Written task 1: Reproduce the data listing word for word, starting at its first line and ending with the line that contains "Question: Which of".

Quoted text:
-- start --

Tuesday, January 17, 2012

The Chosen Spot 3: Weill Hall



The Joan and Sanford I. Weill Hall, a new 1,400 seat concert space modeled after Tanglewood's Ozawa Hall, is opening at Sonoma State University this September 29th with a concert by the pianist Lang Lang. He is a friend of the donor Mr. Weill, who among other positions, is Chairman of the Board at Carnegie Hall while wife Joan has a similar position with the Alvin Ailey Dance Theatre.



The all-wooden concert hall is visually and sonically stunning, with its wooden lattice work reminding me of the Luther Burbank Gardens and the local Arts and Crafts Movement in Northern California. There are very few buildings I walk into that feel holy, but this was instantly one of them. (The San Francisco Opera House is another, while Davies Hall is not, and if we're going to be making these kinds of comparisons, San Francisco's Old First Church on Van Ness feels holy while the Unitarian Church on Franklin Street does not.)



The hall is going to be the Santa Rosa Symphony's new home base, student groups will be using it for a variety of purposes, and the San Francisco Symphony has promised four concerts during next year's season. There is also supposed to be some synergy between Carnegie Hall through Weill's connections and the music curriculum at Sonoma State, and who knows how that will work out?



Most exciting is the prospect of the San Francisco Symphony possibly changing its Summer in the City Pops concerts, which are subsidized by taxpayers through the San Francisco Arts Commission, and engaging in a real summer music festival such as the Boston Symphony does every summer in the country in Tanglewood. The back of Weill Hall opens to the air, and there are concerts planned to include an additional 2,000 people on the adjoining lawn seating. After nearly forty years in the summer fog in San Francisco, I long for a sunny place to hang out nearby in nature while listening to music, and this would be a perfect opportunity.

-- end --

Data listing:

-- start --

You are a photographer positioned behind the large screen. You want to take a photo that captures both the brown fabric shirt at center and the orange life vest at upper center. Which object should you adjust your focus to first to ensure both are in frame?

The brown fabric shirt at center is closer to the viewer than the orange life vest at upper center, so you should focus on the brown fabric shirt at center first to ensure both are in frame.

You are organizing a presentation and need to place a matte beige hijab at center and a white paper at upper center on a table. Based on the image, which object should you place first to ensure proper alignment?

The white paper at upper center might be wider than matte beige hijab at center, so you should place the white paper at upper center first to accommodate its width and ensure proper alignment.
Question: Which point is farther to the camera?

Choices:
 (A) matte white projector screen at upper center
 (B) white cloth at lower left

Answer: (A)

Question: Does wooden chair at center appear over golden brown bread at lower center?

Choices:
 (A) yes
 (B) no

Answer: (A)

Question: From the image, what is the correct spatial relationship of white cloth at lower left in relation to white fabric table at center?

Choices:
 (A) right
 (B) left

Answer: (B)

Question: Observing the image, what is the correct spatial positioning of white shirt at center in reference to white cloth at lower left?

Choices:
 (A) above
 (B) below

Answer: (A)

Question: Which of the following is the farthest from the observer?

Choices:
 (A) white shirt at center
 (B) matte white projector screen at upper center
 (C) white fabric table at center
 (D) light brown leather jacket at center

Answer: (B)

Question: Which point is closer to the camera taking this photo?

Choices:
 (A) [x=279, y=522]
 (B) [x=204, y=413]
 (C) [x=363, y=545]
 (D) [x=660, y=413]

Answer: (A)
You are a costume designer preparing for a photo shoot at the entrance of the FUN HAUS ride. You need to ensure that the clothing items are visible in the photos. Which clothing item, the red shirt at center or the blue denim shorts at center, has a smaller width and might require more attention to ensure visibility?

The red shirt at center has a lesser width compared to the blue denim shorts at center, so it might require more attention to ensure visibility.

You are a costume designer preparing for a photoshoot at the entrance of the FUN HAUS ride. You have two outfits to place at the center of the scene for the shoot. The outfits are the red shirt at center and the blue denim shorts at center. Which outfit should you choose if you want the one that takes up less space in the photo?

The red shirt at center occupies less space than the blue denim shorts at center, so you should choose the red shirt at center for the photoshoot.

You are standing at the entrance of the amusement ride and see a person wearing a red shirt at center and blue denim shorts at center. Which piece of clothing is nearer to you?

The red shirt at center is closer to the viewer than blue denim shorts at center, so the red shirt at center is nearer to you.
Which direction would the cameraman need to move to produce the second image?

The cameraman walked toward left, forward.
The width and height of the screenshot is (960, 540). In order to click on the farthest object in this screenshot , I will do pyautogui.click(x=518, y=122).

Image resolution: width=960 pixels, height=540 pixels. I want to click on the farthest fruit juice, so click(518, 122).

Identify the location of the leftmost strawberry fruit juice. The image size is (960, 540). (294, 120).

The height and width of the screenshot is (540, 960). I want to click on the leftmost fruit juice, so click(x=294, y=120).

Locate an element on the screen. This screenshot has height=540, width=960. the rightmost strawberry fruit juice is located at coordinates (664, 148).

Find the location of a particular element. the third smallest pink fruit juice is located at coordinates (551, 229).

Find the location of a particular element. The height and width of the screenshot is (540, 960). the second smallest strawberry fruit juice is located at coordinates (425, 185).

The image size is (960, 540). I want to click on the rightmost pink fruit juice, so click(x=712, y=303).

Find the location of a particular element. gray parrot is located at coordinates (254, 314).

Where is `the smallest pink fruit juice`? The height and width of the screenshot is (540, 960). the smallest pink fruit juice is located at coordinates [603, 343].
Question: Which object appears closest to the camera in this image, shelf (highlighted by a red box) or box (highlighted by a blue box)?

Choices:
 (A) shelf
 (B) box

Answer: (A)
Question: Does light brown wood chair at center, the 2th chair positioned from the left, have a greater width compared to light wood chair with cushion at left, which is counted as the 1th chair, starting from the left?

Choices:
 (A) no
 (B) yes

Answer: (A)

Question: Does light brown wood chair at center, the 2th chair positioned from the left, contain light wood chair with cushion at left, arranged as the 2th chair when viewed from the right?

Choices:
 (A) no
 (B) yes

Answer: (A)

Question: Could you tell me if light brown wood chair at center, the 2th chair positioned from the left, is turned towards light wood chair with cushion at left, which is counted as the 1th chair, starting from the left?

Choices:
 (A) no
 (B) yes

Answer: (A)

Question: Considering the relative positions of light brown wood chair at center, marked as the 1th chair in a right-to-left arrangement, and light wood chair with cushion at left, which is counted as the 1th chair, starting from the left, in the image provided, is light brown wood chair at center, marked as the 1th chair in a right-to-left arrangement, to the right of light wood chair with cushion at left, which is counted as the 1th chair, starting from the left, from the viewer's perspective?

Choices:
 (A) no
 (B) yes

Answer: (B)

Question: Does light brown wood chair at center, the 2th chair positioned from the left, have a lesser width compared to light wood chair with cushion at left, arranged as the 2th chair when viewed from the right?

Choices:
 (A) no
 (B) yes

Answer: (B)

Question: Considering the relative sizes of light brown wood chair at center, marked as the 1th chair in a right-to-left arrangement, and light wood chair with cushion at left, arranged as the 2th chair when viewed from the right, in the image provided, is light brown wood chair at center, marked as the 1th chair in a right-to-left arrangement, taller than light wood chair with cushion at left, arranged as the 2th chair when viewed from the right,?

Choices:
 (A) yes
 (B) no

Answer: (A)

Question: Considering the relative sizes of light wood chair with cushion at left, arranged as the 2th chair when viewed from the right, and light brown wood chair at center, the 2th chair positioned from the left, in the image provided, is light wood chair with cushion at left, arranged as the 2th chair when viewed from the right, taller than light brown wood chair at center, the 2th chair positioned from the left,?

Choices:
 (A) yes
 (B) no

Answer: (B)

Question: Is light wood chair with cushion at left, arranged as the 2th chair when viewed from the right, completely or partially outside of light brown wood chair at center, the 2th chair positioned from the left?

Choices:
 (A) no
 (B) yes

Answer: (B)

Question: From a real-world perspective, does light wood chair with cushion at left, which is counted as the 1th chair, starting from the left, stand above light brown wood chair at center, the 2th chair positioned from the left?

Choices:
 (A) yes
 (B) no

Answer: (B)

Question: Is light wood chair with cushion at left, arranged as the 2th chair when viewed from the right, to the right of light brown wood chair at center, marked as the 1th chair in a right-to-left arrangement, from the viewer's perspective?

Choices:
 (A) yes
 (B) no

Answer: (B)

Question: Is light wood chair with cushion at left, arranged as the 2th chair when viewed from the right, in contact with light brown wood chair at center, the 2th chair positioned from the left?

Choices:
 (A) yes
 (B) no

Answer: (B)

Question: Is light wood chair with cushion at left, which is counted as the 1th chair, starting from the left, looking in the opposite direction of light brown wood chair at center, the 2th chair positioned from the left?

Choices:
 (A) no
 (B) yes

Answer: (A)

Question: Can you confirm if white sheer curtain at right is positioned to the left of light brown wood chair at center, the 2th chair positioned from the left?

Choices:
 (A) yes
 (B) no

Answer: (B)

-- end --

Written task 2: According to the post about Weill Hall, which pianist will perform at the hall's opening concert?

Expected answer 1:
You are a photographer positioned behind the large screen. You want to take a photo that captures both the brown fabric shirt at center and the orange life vest at upper center. Which object should you adjust your focus to first to ensure both are in frame?

The brown fabric shirt at center is closer to the viewer than the orange life vest at upper center, so you should focus on the brown fabric shirt at center first to ensure both are in frame.

You are organizing a presentation and need to place a matte beige hijab at center and a white paper at upper center on a table. Based on the image, which object should you place first to ensure proper alignment?

The white paper at upper center might be wider than matte beige hijab at center, so you should place the white paper at upper center first to accommodate its width and ensure proper alignment.
Question: Which point is farther to the camera?

Choices:
 (A) matte white projector screen at upper center
 (B) white cloth at lower left

Answer: (A)

Question: Does wooden chair at center appear over golden brown bread at lower center?

Choices:
 (A) yes
 (B) no

Answer: (A)

Question: From the image, what is the correct spatial relationship of white cloth at lower left in relation to white fabric table at center?

Choices:
 (A) right
 (B) left

Answer: (B)

Question: Observing the image, what is the correct spatial positioning of white shirt at center in reference to white cloth at lower left?

Choices:
 (A) above
 (B) below

Answer: (A)

Question: Which of the following is the farthest from the observer?

Expected answer 2: Lang Lang